● TASK DESCRIPTION: The reply should repeat all of the data word for word, with no pictures.

Top of EXTRACTED DATA

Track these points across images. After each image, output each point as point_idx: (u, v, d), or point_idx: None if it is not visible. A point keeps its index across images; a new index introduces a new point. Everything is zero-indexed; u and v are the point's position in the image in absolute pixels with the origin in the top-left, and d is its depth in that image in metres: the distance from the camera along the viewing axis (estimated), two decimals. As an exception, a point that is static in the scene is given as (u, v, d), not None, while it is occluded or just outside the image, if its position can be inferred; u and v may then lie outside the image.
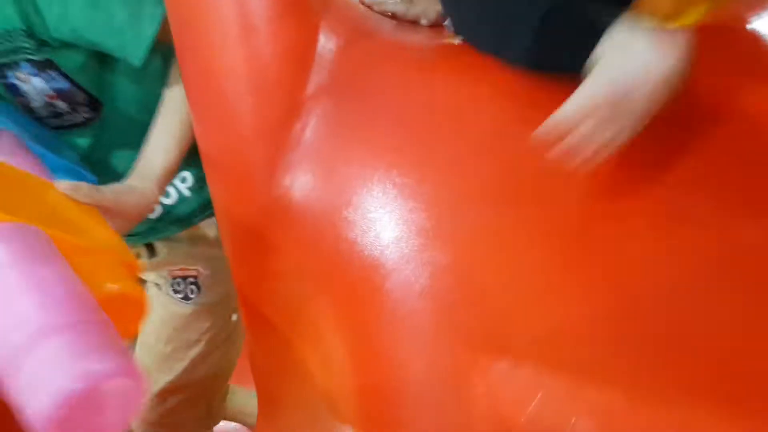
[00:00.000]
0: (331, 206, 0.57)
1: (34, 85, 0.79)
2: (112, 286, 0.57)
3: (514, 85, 0.55)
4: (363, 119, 0.58)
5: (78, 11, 0.72)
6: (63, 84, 0.79)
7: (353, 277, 0.56)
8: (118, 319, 0.55)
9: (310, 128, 0.58)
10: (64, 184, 0.66)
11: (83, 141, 0.83)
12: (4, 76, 0.79)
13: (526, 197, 0.56)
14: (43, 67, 0.78)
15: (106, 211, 0.67)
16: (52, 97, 0.79)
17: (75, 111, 0.81)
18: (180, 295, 0.92)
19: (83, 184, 0.67)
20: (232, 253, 0.65)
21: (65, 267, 0.55)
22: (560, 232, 0.55)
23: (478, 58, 0.56)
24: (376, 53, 0.59)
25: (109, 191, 0.69)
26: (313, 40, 0.59)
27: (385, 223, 0.55)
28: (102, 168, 0.79)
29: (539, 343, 0.53)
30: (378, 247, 0.55)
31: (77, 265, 0.56)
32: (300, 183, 0.58)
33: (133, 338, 0.63)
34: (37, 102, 0.80)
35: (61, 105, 0.80)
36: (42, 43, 0.75)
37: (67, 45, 0.75)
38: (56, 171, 0.71)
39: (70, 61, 0.77)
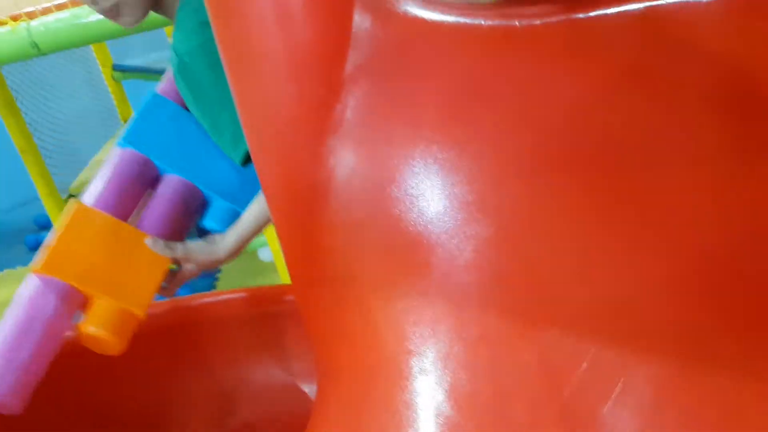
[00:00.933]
0: (375, 185, 0.58)
1: None
2: (92, 329, 0.91)
3: (550, 55, 0.55)
4: (402, 96, 0.59)
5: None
6: None
7: (399, 253, 0.57)
8: (95, 345, 0.93)
9: (350, 108, 0.59)
10: (147, 240, 0.95)
11: None
12: None
13: (569, 165, 0.56)
14: None
15: (180, 260, 0.99)
16: None
17: None
18: None
19: (160, 241, 0.96)
20: (282, 233, 0.67)
21: (37, 319, 0.89)
22: (606, 198, 0.55)
23: (512, 29, 0.56)
24: (412, 29, 0.59)
25: (181, 246, 0.98)
26: (348, 20, 0.59)
27: (428, 198, 0.56)
28: None
29: (588, 309, 0.53)
30: (422, 223, 0.56)
31: (95, 303, 0.93)
32: (343, 163, 0.59)
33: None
34: None
35: None
36: None
37: None
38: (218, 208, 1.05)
39: None
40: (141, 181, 1.03)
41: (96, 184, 1.00)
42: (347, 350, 0.63)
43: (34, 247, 2.91)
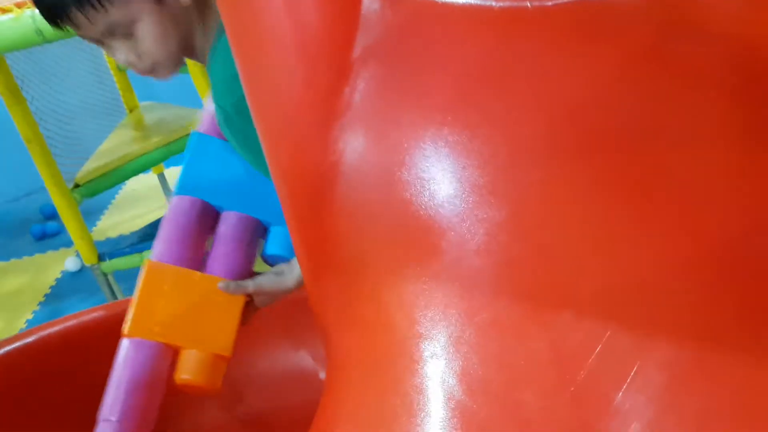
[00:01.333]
0: (384, 168, 0.57)
1: None
2: (186, 377, 0.98)
3: (562, 38, 0.54)
4: (411, 79, 0.58)
5: None
6: None
7: (409, 237, 0.56)
8: (191, 389, 1.00)
9: (359, 91, 0.58)
10: (220, 284, 1.00)
11: None
12: None
13: (582, 149, 0.55)
14: None
15: (252, 295, 1.02)
16: None
17: None
18: None
19: (232, 283, 1.00)
20: (292, 218, 0.67)
21: (138, 379, 0.97)
22: (620, 182, 0.54)
23: (524, 11, 0.55)
24: (422, 11, 0.59)
25: (252, 283, 1.01)
26: (358, 2, 0.59)
27: (438, 181, 0.56)
28: None
29: (601, 295, 0.53)
30: (432, 206, 0.56)
31: (184, 351, 0.99)
32: (353, 147, 0.58)
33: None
34: None
35: None
36: None
37: None
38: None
39: None
40: (202, 225, 1.06)
41: (160, 239, 1.04)
42: (358, 335, 0.63)
43: (40, 236, 2.92)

Bottom of EXTRACTED DATA

● WRITTEN SOLUTION:
Track these points across images. After each image, output each point as point_idx: (u, v, d), or point_idx: None if it is not visible. A point keeps its index across images; a new index introduces a new point. Everything is zero-indexed; u and v are the point's position in the image in absolute pixels with the origin in the top-left, and d is its depth in that image in metres: the distance from the camera along the viewing axis (estimated), two decimals. As an exception, a point that is static in the scene is given as (u, v, d), not None, while it is occluded or just outside the image, if its position can be inferred; u and v may then lie outside the image.
[00:00.000]
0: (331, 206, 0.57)
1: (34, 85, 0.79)
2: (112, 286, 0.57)
3: (514, 85, 0.55)
4: (363, 119, 0.58)
5: (78, 11, 0.72)
6: (63, 84, 0.79)
7: (353, 277, 0.56)
8: (118, 319, 0.55)
9: (310, 128, 0.58)
10: (64, 184, 0.66)
11: (83, 141, 0.83)
12: (4, 76, 0.79)
13: (526, 197, 0.56)
14: (43, 67, 0.78)
15: (106, 211, 0.67)
16: (52, 97, 0.79)
17: (75, 111, 0.81)
18: (180, 295, 0.92)
19: (83, 184, 0.67)
20: (232, 253, 0.65)
21: (65, 267, 0.55)
22: (560, 232, 0.55)
23: (478, 58, 0.56)
24: (376, 53, 0.59)
25: (109, 191, 0.69)
26: (313, 40, 0.59)
27: (385, 223, 0.55)
28: (102, 168, 0.79)
29: (539, 343, 0.53)
30: (378, 247, 0.55)
31: (77, 265, 0.56)
32: (300, 183, 0.58)
33: (133, 338, 0.63)
34: (37, 102, 0.80)
35: (61, 105, 0.80)
36: (42, 43, 0.75)
37: (67, 45, 0.75)
38: (56, 171, 0.71)
39: (70, 61, 0.77)
[00:00.933]
0: (375, 185, 0.58)
1: None
2: (92, 329, 0.91)
3: (550, 55, 0.55)
4: (402, 96, 0.59)
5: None
6: None
7: (399, 253, 0.57)
8: (95, 345, 0.93)
9: (350, 108, 0.59)
10: (147, 240, 0.95)
11: None
12: None
13: (569, 165, 0.56)
14: None
15: (180, 260, 0.99)
16: None
17: None
18: None
19: (160, 241, 0.96)
20: (282, 233, 0.67)
21: (37, 319, 0.89)
22: (606, 198, 0.55)
23: (512, 29, 0.56)
24: (412, 29, 0.59)
25: (181, 246, 0.98)
26: (348, 20, 0.59)
27: (428, 198, 0.56)
28: None
29: (588, 309, 0.53)
30: (422, 223, 0.56)
31: (95, 303, 0.93)
32: (343, 163, 0.59)
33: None
34: None
35: None
36: None
37: None
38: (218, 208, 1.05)
39: None
40: (141, 181, 1.03)
41: (96, 184, 1.00)
42: (347, 350, 0.63)
43: (34, 247, 2.91)
[00:01.333]
0: (384, 168, 0.57)
1: None
2: (186, 377, 0.98)
3: (562, 38, 0.54)
4: (411, 79, 0.58)
5: None
6: None
7: (409, 237, 0.56)
8: (191, 389, 1.00)
9: (359, 91, 0.58)
10: (220, 284, 1.00)
11: None
12: None
13: (582, 149, 0.55)
14: None
15: (252, 295, 1.02)
16: None
17: None
18: None
19: (232, 283, 1.00)
20: (292, 218, 0.67)
21: (138, 379, 0.97)
22: (620, 182, 0.54)
23: (524, 11, 0.55)
24: (422, 11, 0.59)
25: (252, 283, 1.01)
26: (358, 2, 0.59)
27: (438, 181, 0.56)
28: None
29: (601, 295, 0.53)
30: (432, 206, 0.56)
31: (184, 351, 0.99)
32: (353, 147, 0.58)
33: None
34: None
35: None
36: None
37: None
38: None
39: None
40: (202, 225, 1.06)
41: (160, 239, 1.04)
42: (358, 335, 0.63)
43: (40, 236, 2.92)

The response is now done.